+++ Text provided +++
Experimental and unapproved drugs are to be allowed for widespread therapies in the infected areas in West Africa, where Ebola Virus Disease has caused over 1,000 victims since March, when the first cases were reported in the Republic of Guinea. Why now, five months later, does the WHO take such an unprecedented decision when there have been no travel restrictions imposed to date?
Ebola Virus Disease was first discovered in (then) Zaire, now DR Congo, in 1976 alongside the River Ebola. It is believed to be hosted in fruit bats which inhabit the densely forested areas where outbreaks begin, caused by the habit of eating bushmeat. Previous outbreaks have been caused by eating infected animals, such as chimpanzees, while the current one appears to have been caused by eating dried bats, a delicacy in that part of the Republic of Guinea and prepared precisely at that time of year (March).
The propagation of the virus then spreads among close family and friends and anyone coming into close contact with the patient, even touching the skin, during the time the patient is infectious, which means showing symptoms, this coming between two and 21 days after infection. However, male victims have the virus active in their semen for up to six to seven weeks. The symptoms include fever, sore throat, hiccups, difficulty swallowing, a rash, nausea, vomiting and diarrhea and in some cases, but not all, internal and external bleeding. Death follows closely after this.
Not all patients die: the mortality rate is up to 90 per cent, in the current outbreak it is oscillating between 50 and 60 per cent.
What happens?
The virus enters the body and the Ebola virus glycoprotein (GP) is synthesized; the replication of the virus is so rapid that it surpasses the defense mechanisms of the body as the virus targets the endothelial cells. The GP binds the virus to these cells by forming a trimeric complex which helps the virus to concentrate in the interior of blood vessels. The virus then uses white blood cells as a means to transport itself around the body after overwhelming the immune system, using them as piggy-backs taking it to the lymph nodes, liver, lungs and spleen, where it constricts the blood vessels, causing massive organ failure and sometimes hemorrhage. The cell damage is the result of the release of cytokines such as TNF-alpha, IL-6, IL-8 , the molecules which cause fever and inflammation.
+++ Extracted records +++
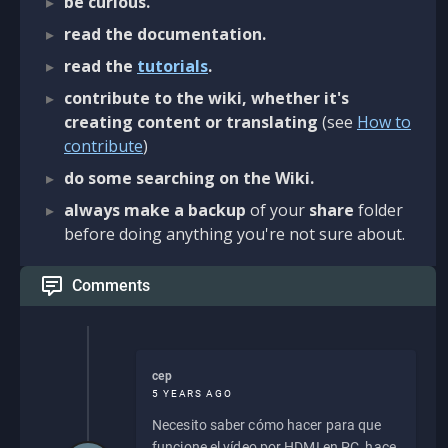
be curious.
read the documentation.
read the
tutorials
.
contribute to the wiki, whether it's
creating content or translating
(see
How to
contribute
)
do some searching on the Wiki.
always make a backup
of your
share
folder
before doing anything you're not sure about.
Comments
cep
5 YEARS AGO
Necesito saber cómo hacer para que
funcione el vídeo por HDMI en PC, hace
+++
+++ Extracted records +++
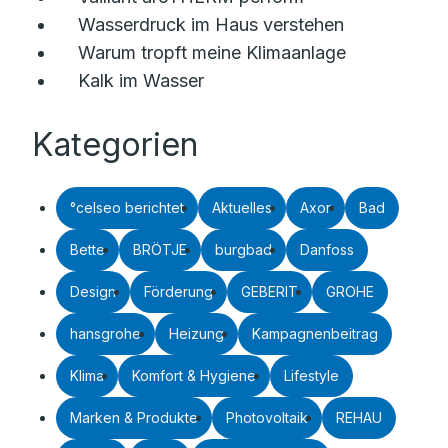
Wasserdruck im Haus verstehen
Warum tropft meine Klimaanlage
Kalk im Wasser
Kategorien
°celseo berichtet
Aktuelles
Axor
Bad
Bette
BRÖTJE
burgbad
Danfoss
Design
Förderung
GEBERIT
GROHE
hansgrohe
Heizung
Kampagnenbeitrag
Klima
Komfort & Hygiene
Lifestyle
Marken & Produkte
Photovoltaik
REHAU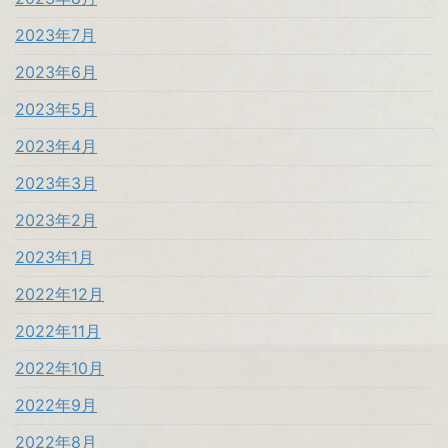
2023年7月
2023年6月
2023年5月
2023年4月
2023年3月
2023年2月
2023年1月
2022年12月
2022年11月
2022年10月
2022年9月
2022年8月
+++
+++ Extracted records +++
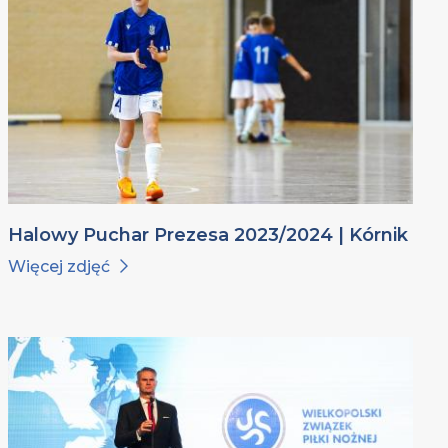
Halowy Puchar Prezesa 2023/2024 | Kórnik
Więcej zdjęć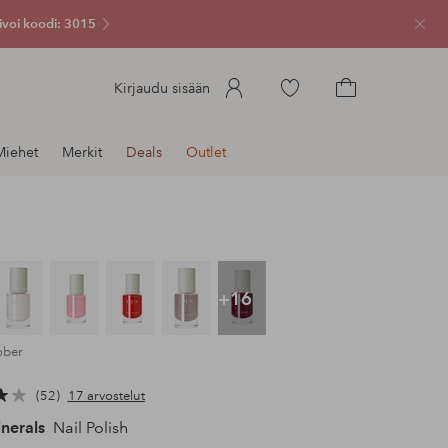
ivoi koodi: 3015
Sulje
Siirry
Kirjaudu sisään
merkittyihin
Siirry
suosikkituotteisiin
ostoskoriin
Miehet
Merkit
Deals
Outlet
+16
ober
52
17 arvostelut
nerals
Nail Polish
+++
Carry on the text on the Ebola outbreak in West Africa, beginning right after its last sentence.

__Exercise output__:
These mechanisms are well known. So given the highly pathogenic nature of the disease and given its easy transmission, why haven't tried and tested medicines or vaccines been developed? Because it is endemic in subtropical and tropical rain forests in Africa? And do we need a global pandemic for some real action to be taken?
The WHO, a voyeur
We already saw during the so-called Swine Flu epidemic (a name quickly changed to protect the agro-industrial lobby) how the WHO operates, namely, as a voyeur. It identifies what is happening, then tracks the spread of the disease through the six phases from start to worldwide pandemic. True, the WHO sends healthcare workers and true, the WHO puts a lot of logistic equipment on the ground and in the field. KUDOS to those health workers who risk their lives trying to save lives.
We see the same cavalier and voyeuristic attitude in the recent outbreak of Ebola. If EVD exists, and has shown what it can do in numerous outbreaks, it is not beyond the realms of possibility that it can make not only a species jump, but also break out of its normal norms of transmission, which seems to have been the case with HIV/AIDS, from SIV (Simian Immuno-Deficiency Virus). Research Green Monkey Disease.
And who can guarantee that the new untested products put forward (albeit with the best possible motives, we hope) for therapy in the current EVD outbreak will not facilitate a species or transmission jump? And what about the already existing medications which have been tried and tested in other outbreaks?
Research: Statins, ACE inhibitors, Angiotensin receptor blockers, treatment blocking sepsis (which leads to the death of so many Ebola victims).
If the agro-industrial complex can pump chicken feed full of arsenic, then let chicken carcasses and "litter" (bones, skins and feces) be fed to pigs and cows, entering our food chain and rendering basically all the meat (and fish) we eat as being wholly suspect of being poisonous, then surely it can come up with a solution to the transmission devices used by EVD. For example, reducing the viral load, for example inhibiting the docking mechanism, for example blocking the reproduction mechanism...
And the World Health Organization could start applying some sensible measures such as isolating communities at the first sign of an outbreak, banning flights to and from the country, restricting internal travel and slapping a 22-day imposed holiday on the entire region (since the incubation period ends after 21 days).
This, and an education campaign made a part of the compulsory syllabus of middle and secondary education programs in the areas where such viruses may appear, so that people will not react in a way which fosters the spread of the virus. One cannot blame communities for reacting in ways which appear totally at odds, when nobody has explained to them what is going on.
The bottom line is, has the WHO done enough since March to contain this outbreak? No it has not, because it has acted in a cavalier way and displayed an attitude which is totally inadequate.